Antibiotics are the most commonly prescribed medication for children, according to the World Health Organisation (WHO). But while they have saved millions of young lives when correctly used for bacterial infections, they are also often wrongly prescribed for viral infections, against which they are powerless. And the WHO notes that they can cause drug toxicity and harm a child’s gut organisms and enteric immune system.
A study in the American Academy of Pediatrics found that around 11.4million unnecessary antibiotic prescriptions are written for children and teens each year in the US. And there’s a similar problem here. Dr Kuven Naidu, a specialist physician in Gauteng, reports that although the South African guideline for the primary healthcare level recommends that antibiotics not be given for uncomplicated acute bronchitis, almost 60% of patients under the age of 5 presenting with acute bronchitis were prescribed an antibiotic, according to a study in the SA Medical Journal in 2017.
1. Know the risks
Whenever an antibiotic is prescribed, there’s a risk of a reaction:
- Short term risks are immediate side-effects, such as vomiting, diarrhoea, rash, and anaphylaxis (severe allergic reaction). A recent study supported by the Centers for Disease Control and Prevention found that from 2011 to 2015, reactions and other side-effects from antibiotics led to around 70 000 emergency room visits each year in the US. Children aged 2 and younger had the highest risk.
- Medium-term risks include developing resistant bacteria, which are harder to treat and may lead to hospitalisation; and an increase in MRSA, a type of staph bacteria that causes skin infection and more serious bone and bloodstream infections.
- Long-term risks arise because children can carry resistant bacteria for a long time and they can be spread within the family. Also, antibiotics affect the child’s microbiome (gut organisms) by killing not just the bad bacteria targeted, but the good. And good gut bacteria are important, aiding digestion, the absorption of calcium and iron, and the synthesis of certain vitamins and even neurotransmitters such as serotonin, the feel-good hormone. They help control toxic substances and keep the lining of the intestinal tract healthy, boosting the immune system. Another long-term concern is that antibiotics may be associated with inflammatory bowel disease (IBD): in a study of a million patient records in the UK, infants given antibiotics had the highest increase in IBD risk.
2. Know the limits
Antibiotics are effective, but only against bacteria, and when truly needed. Among the serious bacterial infections that require antibiotics are pneumonia, meningitis, blood infection and urinary infection.
“It’s extremely important to know the bacteria you are treating, as different antibiotics work on different organisms,” says Dr Naidu.
“Knowing the organism you are treating also ensures that you use targeted narrow spectrum therapy instead of a broad spectrum antibiotic. This will lessen the chance of allowing other bacteria to develop resistance mechanisms to the antibiotic you have used. This is why performing cultures (blood cultures, sputum, urine) is so important.”
Viruses, not bacteria, almost always cause upper respiratory infections. Acute bronchitis, too, is seldom caused by bacteria. But it can be hard to differentiate viral from bacterial infections in young babies, especially those under three months of age, and identify if they are at risk of serious bacterial infection, so they are often started on antibiotics, then taken off if no bacterial infection is detected.
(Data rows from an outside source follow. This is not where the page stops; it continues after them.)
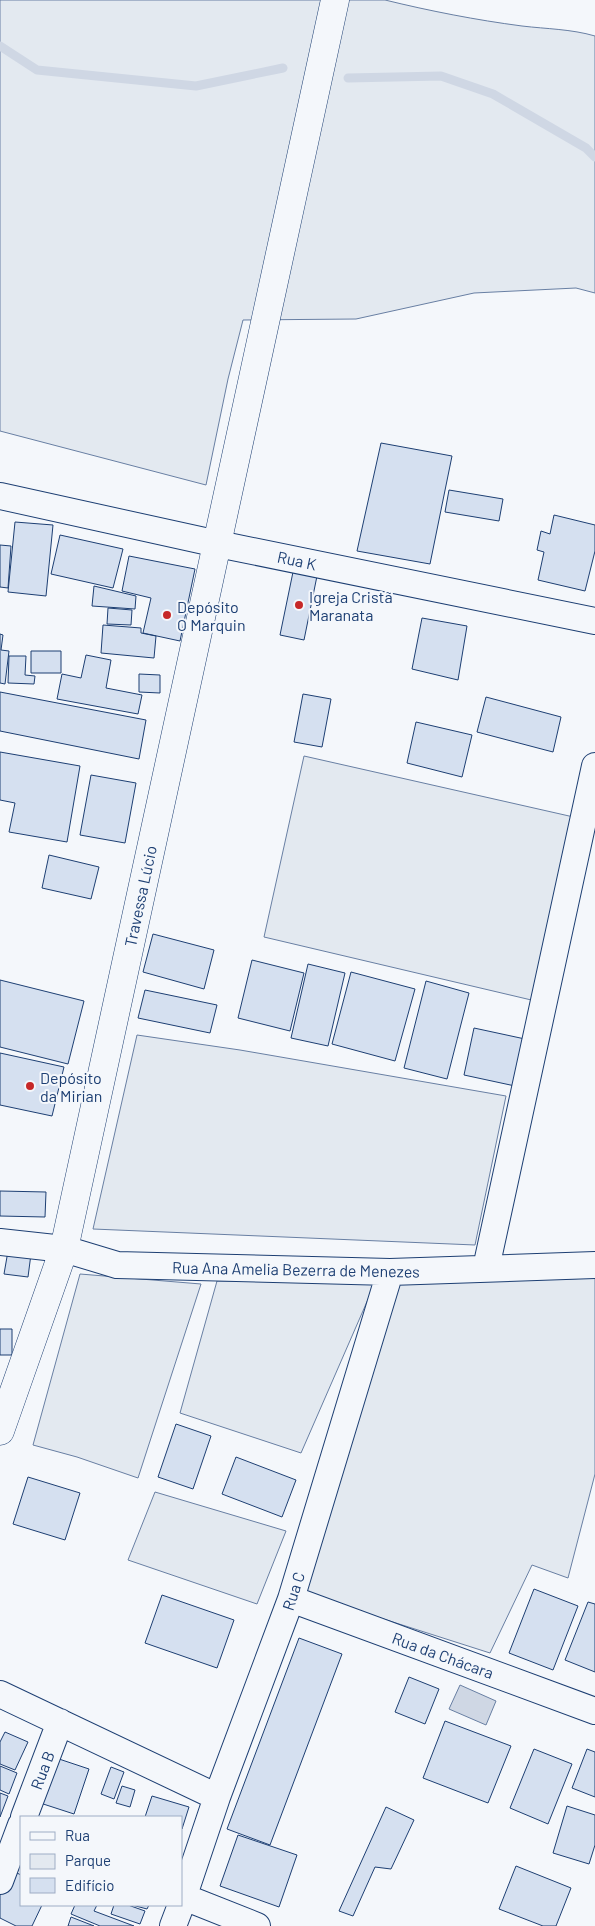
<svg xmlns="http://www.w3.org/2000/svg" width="595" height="1926" viewBox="0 0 595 1926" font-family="Barlow,sans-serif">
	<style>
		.green { fill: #e3e9f0; stroke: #687fa3 }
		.water { fill: #cfd7e4; stroke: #687fa3 }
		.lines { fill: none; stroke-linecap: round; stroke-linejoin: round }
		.stream { stroke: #cfd7e4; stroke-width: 9 }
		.building { fill: #d5e0f0; stroke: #1d3f73 }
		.street-casing { stroke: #1d3f73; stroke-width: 28 }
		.secondary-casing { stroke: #1d3f73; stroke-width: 29 }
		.street { stroke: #f4f7fb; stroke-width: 26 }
		.secondary { stroke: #f4f7fb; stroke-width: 28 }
		.poi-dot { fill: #c62828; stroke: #f4f7fb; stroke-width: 2 }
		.labels { text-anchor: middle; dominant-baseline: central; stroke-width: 4; stroke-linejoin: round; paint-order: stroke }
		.street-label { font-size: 16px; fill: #1d3f73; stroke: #f4f7fb }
		.poi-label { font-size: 16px; fill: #1d3f73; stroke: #f4f7fb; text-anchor: start }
	</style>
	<rect width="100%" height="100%" fill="#f4f7fb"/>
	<path class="green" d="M0,0H385C430,11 476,20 522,26C547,29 571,29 595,36V293L576,288L474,293L356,319L243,320L228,379L206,485L0,431Z
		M304,756L578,818L544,1003L264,937Z
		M137,1035L240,1050L506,1096L475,1245L93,1229Z
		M80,1274L201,1284L138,1478L77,1457L33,1445Z
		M595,1278V1474L568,1578L532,1565L490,1653L302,1593L396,1284Z
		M217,1281H376L301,1453L180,1413Z
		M155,1492L286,1531L257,1604L128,1560Z"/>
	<path class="water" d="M460,1685L496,1701L486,1725L449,1709Z"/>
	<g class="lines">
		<path class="stream" d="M0,46L37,70L196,86L283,68
			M348,78L441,76L493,94L586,148L595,157"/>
	</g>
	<path class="building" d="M381,443L452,456L430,564L357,551Z
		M449,490L503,499L499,521L445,512Z
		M554,515L595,525V551L585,591L538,580L544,552L537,550L541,531L550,534Z
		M15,522L53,525L46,596L8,592Z
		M60,535L123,549L113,588L51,574Z
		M0,545L11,546L8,588L0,587Z
		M129,556L195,569L180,641L143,633L151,598L122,591Z
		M293,572L317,576L304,640L280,635Z
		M94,586L136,596L135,609L92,606Z
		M108,608L132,610L131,625L107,624Z
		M422,618L467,626L458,680L412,669Z
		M103,625L141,628V633L156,636L154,658L101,653Z
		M0,634L3,635L1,650L9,651L5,684L0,683Z
		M31,651H61V673H31Z
		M86,655L111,660L106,688L142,695L138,714L57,699L62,674L81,678Z
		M9,656H26L25,675L35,676L34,684L8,683Z
		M139,674L160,675V693L139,692Z
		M0,692L146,720L139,759L0,731Z
		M303,694L331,699L322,747L294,742Z
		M486,697L561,717L553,752L477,732Z
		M416,722L472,735L462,777L407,763Z
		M0,752L80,766L67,842L9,832L15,803L0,800Z
		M91,775L136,783L125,843L80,835Z
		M49,855L99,867L91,899L42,888Z
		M153,934L214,950L204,989L143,972Z
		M252,960L304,973L290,1031L238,1018Z
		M308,964L345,973L328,1046L291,1038Z
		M351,972L415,989L395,1061L332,1044Z
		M0,980L84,1001L68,1064L0,1047Z
		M426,981L469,993L447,1079L404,1068Z
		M145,990L217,1005L210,1033L138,1018Z
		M474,1028L525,1039L515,1086L464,1075Z
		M0,1053L64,1067L52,1116L0,1105Z
		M0,1191L46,1192L45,1217L0,1216Z
		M8,1251L31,1254L28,1277L4,1274Z
		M0,1329H12V1355H0Z
		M176,1424L211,1436L193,1489L158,1477Z
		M236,1457L296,1480L282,1517L222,1494Z
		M28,1477L80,1493L65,1540L13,1524Z
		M534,1589L578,1606L553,1670L509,1653Z
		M162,1595L234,1620L217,1668L145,1643Z
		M588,1602L595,1604V1672L565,1660Z
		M299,1638L342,1654L270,1845L227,1829Z
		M409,1677L439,1689L425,1724L395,1712Z
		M445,1721L511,1746L488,1803L423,1778Z
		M5,1732L28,1742L15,1770L0,1764V1742Z
		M534,1749L572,1764L548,1824L510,1808Z
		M587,1749L595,1752V1797L572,1788Z
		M50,1756L89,1769L74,1814L34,1801Z
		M0,1766L17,1773L9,1794L0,1790Z
		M111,1767L124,1772L114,1799L101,1794Z
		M122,1786L135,1790L130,1807L116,1803Z
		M0,1793L8,1796L0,1817Z
		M152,1796L189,1807L182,1829L181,1817H145Z
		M567,1806L595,1815V1845L589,1864L553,1853Z
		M386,1807L414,1820L391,1869L375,1867L353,1916L339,1911Z
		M238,1835L297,1855L279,1907L220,1886Z
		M516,1866L571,1888L556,1926H543L499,1909Z
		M11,1870L21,1875V1905H42L32,1926H16L0,1918V1892Z
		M75,1905H97L94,1911L134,1926H100L71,1914Z
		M114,1905H128L145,1911L140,1924L111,1914Z
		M132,1905H149L147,1909Z
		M71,1917L94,1926H68Z"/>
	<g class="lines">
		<g class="street-casing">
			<path id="street" d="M0,496L218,544L595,621
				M0,1242L64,1249L117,1265L390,1272L595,1265
				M486,1268L595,766
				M291,1599L595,1711
				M0,1694L217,1797
				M24,1817L60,1722
				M0,1881L21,1825
				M184,1897L257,1926
				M181,1904L217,1797L291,1599L390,1272
				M173,1926L181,1905"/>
		</g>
		<g class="secondary-casing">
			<path id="secondary" d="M0,1431L64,1249L335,0"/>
		</g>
		<use href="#street" class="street"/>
		<use href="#secondary" class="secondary"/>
	</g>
	<g class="poi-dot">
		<circle cx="299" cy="605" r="5"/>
		<circle cx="167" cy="615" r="5"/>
		<circle cx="30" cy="1086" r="5"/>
	</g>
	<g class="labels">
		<g class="street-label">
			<text transform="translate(297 560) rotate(12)">Rua K</text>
			<text transform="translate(140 896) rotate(-78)">Travessa Lúcio</text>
			<text transform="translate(296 1269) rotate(1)">Rua Ana Amelia Bezerra de Menezes</text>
			<text transform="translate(293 1591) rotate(-72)">Rua C</text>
			<text transform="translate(443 1655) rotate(20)">Rua da Chácara</text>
			<text transform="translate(42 1770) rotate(-69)">Rua B</text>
		</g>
		<g class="poi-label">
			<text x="309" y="596">Igreja Cristã<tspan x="309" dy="18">Maranata</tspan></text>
			<text x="177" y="606">Depósito<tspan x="177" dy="18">O Marquin</tspan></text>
			<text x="40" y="1077">Depósito<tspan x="40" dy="18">da Mirian</tspan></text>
		</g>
	</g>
	<rect x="20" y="1816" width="162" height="90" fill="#f4f7fb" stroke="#9eadc5"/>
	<rect x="30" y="1832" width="25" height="8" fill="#f4f7fb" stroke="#9eadc5"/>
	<text x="65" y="1841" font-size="15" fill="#1d3f73">Rua</text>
	<rect x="30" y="1854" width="25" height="15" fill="#e3e9f0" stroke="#9eadc5"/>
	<text x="65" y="1866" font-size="15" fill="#1d3f73">Parque</text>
	<rect x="30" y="1878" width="25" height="15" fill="#d5e0f0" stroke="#9eadc5"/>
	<text x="65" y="1891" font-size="15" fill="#1d3f73">Edifício</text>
</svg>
- For ear infections: Antibiotics can benefit toddlers with infections in both ears and severe pain, notes the American Academy of Paediatrics. Symptoms often disappear in a few days, though, and for older children not in too much pain, a “wait-and-see” approach may be better.
- For coughs and runny noses: Antibiotics should be considered only when symptoms are severe, persistent or are getting worse.
- For a sore throat: Children who have swollen tonsils and lymph nodes and a fever should be tested for strep throat, and only if the results are positive should they be prescribed antibiotics.
3. Ask these 3 questions
- Does my child really need this antibiotic? What are the benefits and the risks of taking it?
- Can you prescribe a narrow spectrum antibiotic that targets just the bacteria causing this infection, rather than broad-spectrum, which kills good bacteria too?
- Can my child take probiotics (capsules or sachets of “good bacteria”) along with the antibiotics?
Research suggests that over-prescription of antibiotics is largely a result of parents and caregivers requesting antibiotics, and busy health professionals trying to ease their concerns. Don’t be one of those parents.
“The pressure practitioners are under from the public to prescribe an antibiotic is extreme,” says Dr Naidu. “The flu season often sees a large spike in antibiotic use even though most infections are viral. People often think they or their child will recover after taking an antibiotic, as the natural course of a viral illness will ease off around the same time as the antibiotic course is completed.
This creates the perception that the antibiotic has worked and the next time the patient or child has a viral illness they will ask for an antibiotic again. Should the practitioner not prescribe one, he or she is perceived in a negative light.“We need to change this ‘prescribing pressure’ syndrome. Practitioners and patients need to work together to ensure appropriate antibiotic prescription or we will all pay the price down the line,” says Dr Naidu.